• Directions for this task
Copy out every line of text from each record below, word for word, without any change. Leave the pictures out.

• The input
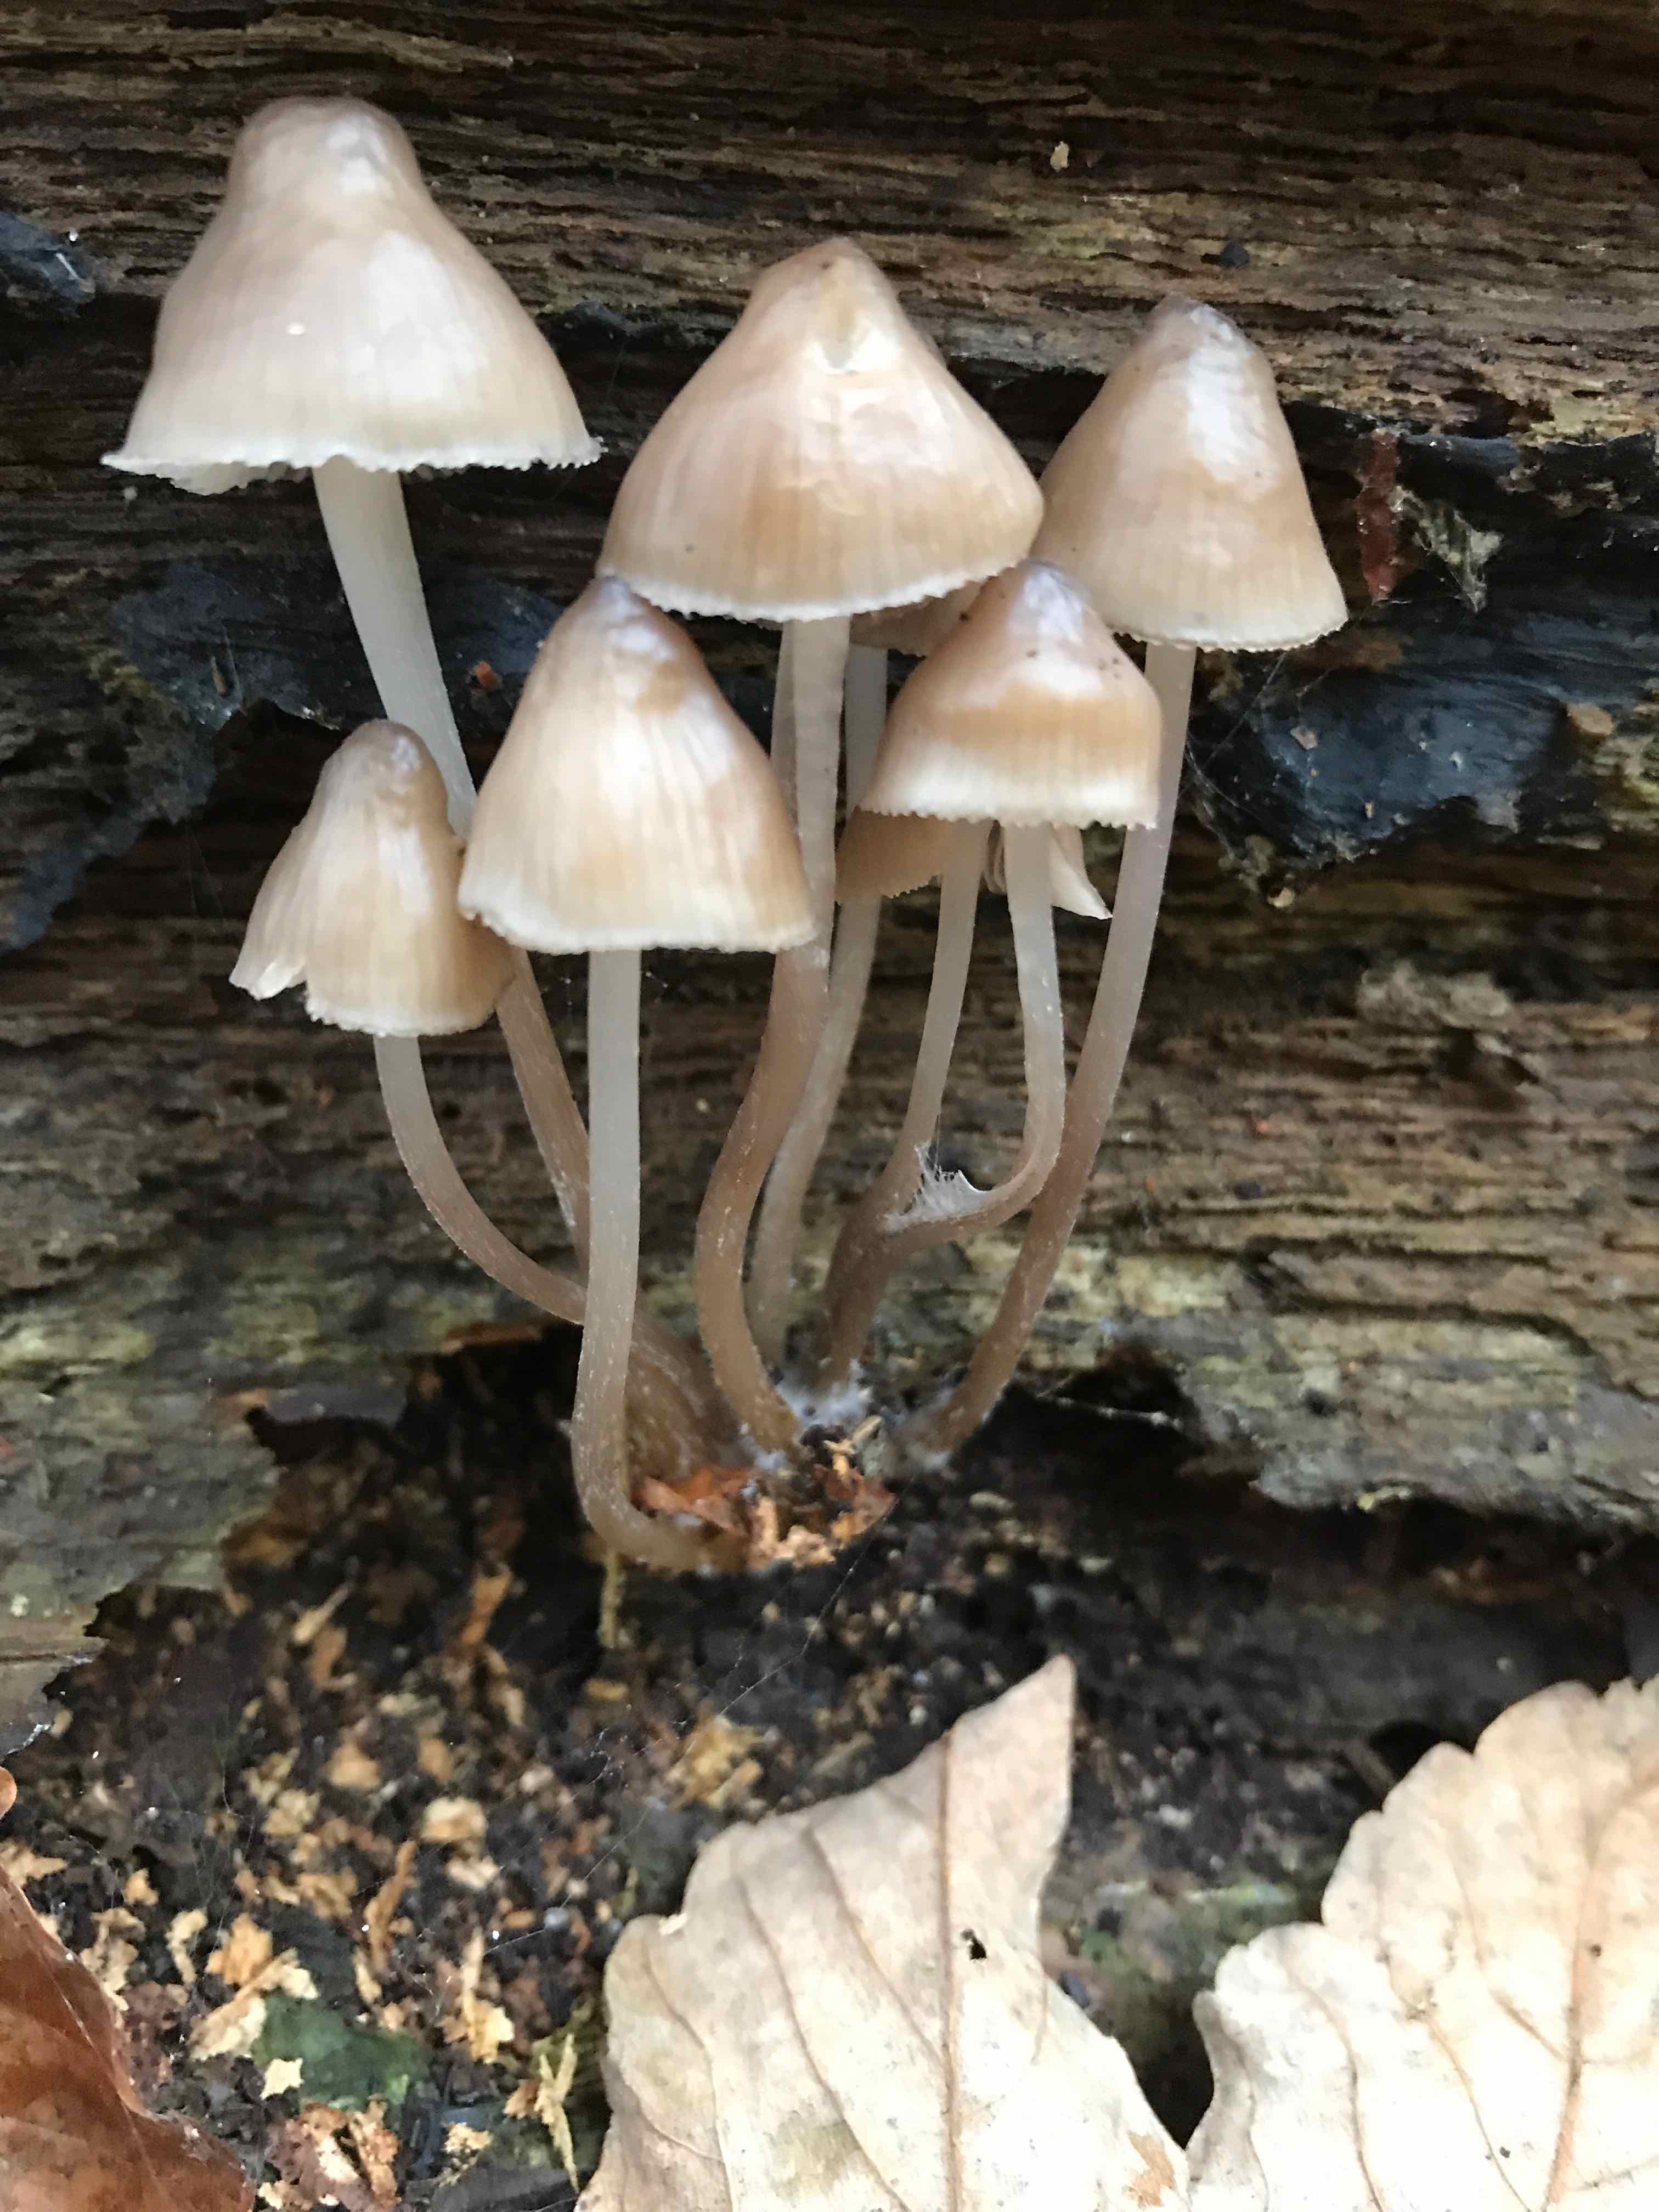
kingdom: Fungi
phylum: Basidiomycota
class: Agaricomycetes
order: Agaricales
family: Mycenaceae
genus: Mycena
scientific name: Mycena inclinata
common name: nikkende huesvamp
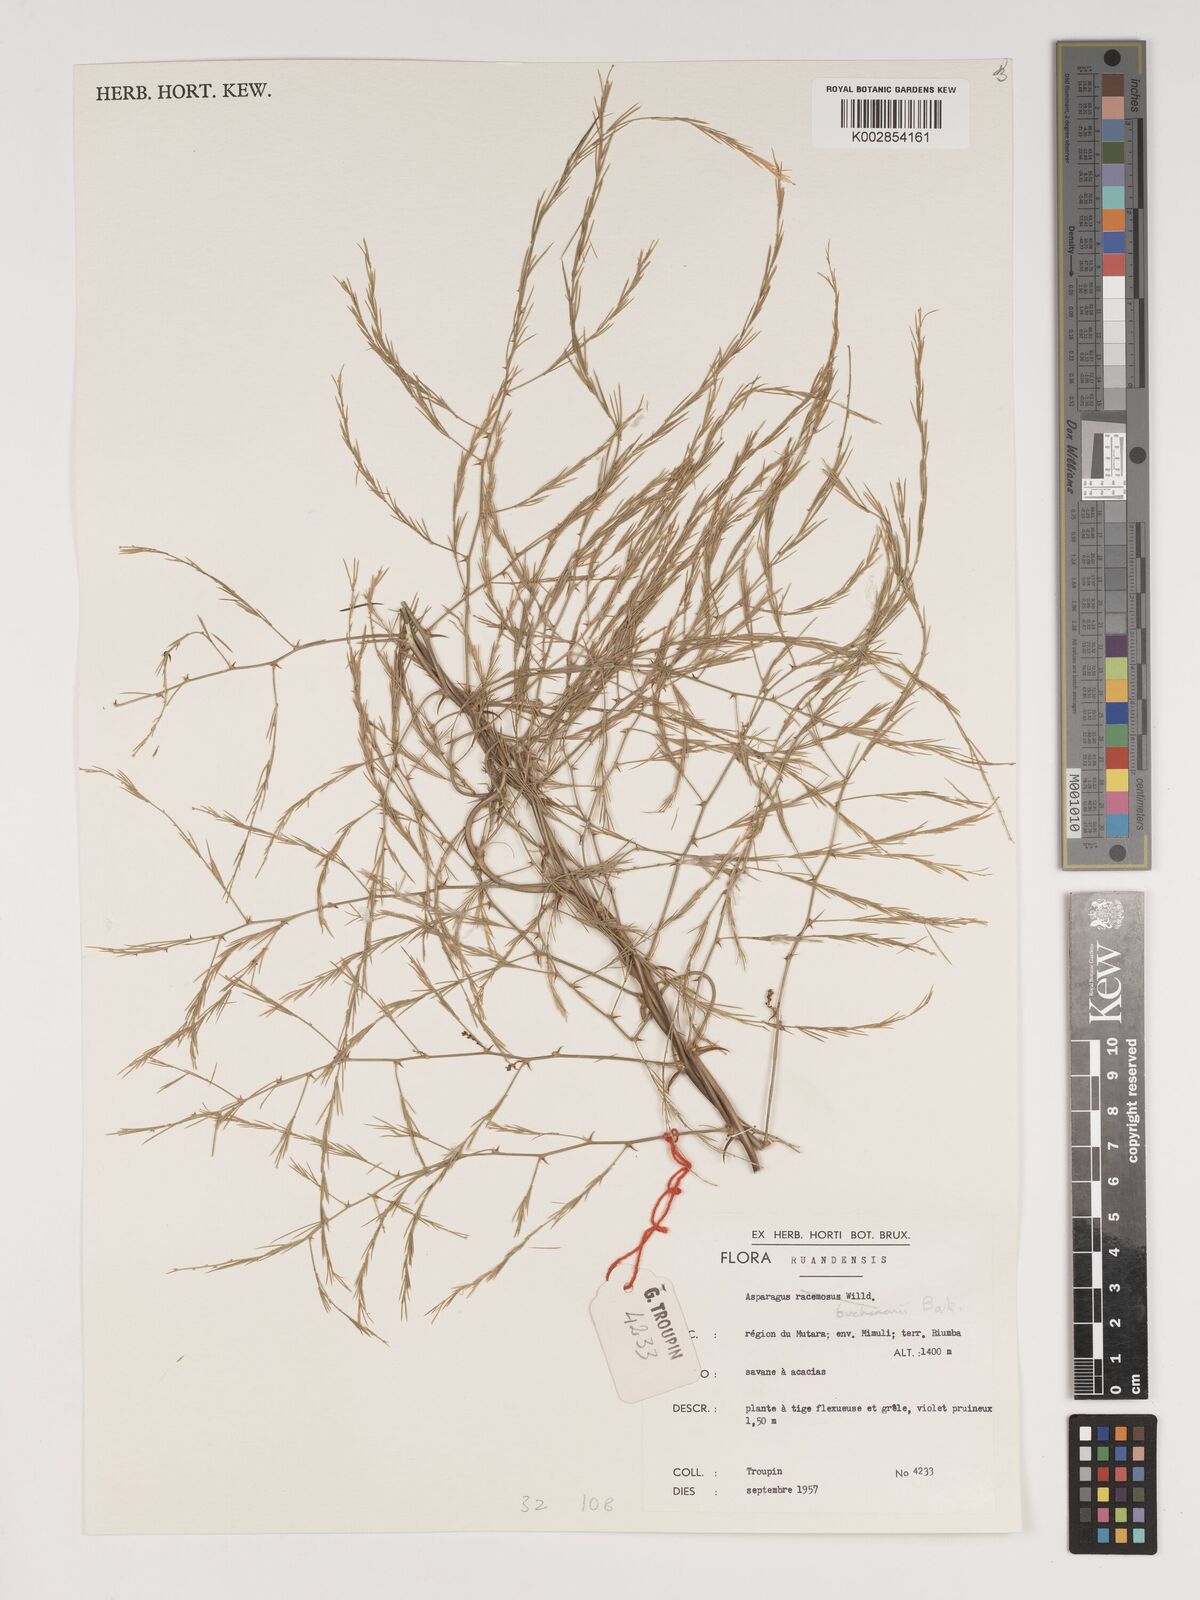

• Response below
kingdom: Fungi
phylum: Basidiomycota
class: Agaricomycetes
order: Agaricales
family: Mycenaceae
genus: Mycena
scientific name: Mycena inclinata
common name: nikkende huesvamp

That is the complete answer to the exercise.